### Task brief:
Every line with the word "FeatureCollection" in it should be extracted from the data that follows.

### Exercise input:
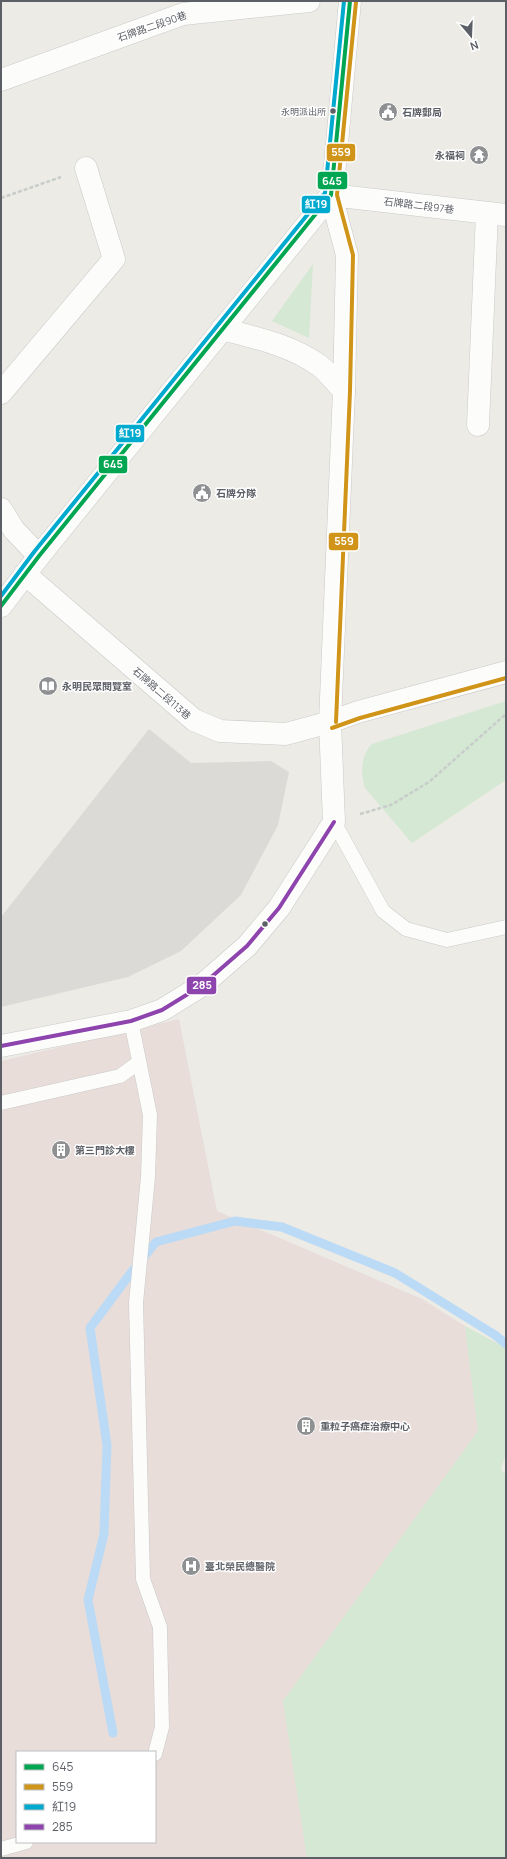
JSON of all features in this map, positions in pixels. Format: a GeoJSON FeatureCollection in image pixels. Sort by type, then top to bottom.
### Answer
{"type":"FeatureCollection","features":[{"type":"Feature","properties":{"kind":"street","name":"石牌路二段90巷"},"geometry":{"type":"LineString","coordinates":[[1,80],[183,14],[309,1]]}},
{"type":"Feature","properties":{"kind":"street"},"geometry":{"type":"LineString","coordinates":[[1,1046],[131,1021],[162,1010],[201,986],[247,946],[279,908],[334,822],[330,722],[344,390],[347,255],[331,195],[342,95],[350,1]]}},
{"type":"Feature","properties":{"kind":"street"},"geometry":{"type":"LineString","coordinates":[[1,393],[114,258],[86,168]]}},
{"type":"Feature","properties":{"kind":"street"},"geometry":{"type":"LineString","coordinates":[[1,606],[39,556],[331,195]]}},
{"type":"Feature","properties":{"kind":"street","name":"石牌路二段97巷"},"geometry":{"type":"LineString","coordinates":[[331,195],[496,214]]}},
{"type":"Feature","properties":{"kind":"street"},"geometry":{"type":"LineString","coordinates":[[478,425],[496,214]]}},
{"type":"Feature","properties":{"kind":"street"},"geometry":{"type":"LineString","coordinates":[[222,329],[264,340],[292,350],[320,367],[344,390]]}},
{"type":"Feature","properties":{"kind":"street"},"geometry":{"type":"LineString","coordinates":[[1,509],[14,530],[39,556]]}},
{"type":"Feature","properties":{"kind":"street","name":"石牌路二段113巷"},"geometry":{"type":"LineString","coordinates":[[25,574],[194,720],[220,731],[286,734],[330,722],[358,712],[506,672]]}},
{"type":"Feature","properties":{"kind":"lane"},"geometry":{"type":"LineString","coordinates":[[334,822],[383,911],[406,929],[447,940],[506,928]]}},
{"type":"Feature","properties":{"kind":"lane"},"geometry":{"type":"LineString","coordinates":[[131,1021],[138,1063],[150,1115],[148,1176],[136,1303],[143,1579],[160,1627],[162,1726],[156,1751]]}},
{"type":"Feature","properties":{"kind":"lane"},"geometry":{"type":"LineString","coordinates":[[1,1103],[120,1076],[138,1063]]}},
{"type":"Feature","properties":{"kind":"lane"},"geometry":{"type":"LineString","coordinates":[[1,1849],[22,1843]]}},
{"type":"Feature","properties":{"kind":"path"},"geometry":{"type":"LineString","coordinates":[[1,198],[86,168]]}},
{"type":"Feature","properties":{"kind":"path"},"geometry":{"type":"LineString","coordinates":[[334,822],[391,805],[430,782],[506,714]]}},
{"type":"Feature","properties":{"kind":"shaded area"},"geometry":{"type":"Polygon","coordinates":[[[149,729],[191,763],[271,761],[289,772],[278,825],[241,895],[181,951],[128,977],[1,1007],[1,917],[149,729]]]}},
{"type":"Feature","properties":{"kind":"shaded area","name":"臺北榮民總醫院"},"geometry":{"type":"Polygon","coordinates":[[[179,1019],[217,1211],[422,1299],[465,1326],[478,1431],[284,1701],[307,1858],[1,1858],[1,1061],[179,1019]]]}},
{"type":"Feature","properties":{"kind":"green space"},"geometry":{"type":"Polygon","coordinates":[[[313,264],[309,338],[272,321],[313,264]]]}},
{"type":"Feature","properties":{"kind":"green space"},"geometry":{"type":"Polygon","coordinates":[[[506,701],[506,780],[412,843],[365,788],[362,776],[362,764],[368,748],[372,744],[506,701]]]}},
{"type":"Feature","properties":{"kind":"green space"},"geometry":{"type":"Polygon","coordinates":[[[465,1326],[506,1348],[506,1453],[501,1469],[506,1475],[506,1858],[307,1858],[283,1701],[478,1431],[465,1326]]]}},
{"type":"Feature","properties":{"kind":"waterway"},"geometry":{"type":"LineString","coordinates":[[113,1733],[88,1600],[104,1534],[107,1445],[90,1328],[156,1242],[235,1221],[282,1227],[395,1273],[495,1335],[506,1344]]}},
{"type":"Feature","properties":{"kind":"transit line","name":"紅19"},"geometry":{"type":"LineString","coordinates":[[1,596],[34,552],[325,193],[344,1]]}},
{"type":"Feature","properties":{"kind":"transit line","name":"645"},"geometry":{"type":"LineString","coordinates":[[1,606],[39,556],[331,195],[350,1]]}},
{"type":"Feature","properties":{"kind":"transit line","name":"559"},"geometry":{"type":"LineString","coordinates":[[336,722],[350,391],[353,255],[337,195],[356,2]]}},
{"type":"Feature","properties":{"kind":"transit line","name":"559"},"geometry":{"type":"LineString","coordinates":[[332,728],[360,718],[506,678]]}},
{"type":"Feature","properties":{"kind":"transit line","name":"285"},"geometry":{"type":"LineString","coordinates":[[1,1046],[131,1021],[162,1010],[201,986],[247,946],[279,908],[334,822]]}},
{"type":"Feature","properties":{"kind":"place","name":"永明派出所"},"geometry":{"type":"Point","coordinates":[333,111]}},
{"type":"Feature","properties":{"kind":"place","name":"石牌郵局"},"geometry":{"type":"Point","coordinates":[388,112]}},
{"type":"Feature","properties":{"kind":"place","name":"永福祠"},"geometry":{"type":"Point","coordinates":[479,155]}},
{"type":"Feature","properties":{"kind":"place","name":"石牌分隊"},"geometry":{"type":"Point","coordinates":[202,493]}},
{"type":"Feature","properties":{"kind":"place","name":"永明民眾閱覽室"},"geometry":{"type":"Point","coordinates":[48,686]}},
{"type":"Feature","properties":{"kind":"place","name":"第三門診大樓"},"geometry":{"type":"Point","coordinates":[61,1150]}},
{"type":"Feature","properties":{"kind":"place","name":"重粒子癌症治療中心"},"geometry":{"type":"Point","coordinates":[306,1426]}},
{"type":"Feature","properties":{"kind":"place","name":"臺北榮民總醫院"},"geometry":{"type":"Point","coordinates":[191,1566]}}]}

### Task result:
JSON of all features in this map, positions in pixels. Format: a GeoJSON FeatureCollection in image pixels. Sort by type, then top to bottom.
{"type":"FeatureCollection","features":[{"type":"Feature","properties":{"kind":"street","name":"石牌路二段90巷"},"geometry":{"type":"LineString","coordinates":[[1,80],[183,14],[309,1]]}},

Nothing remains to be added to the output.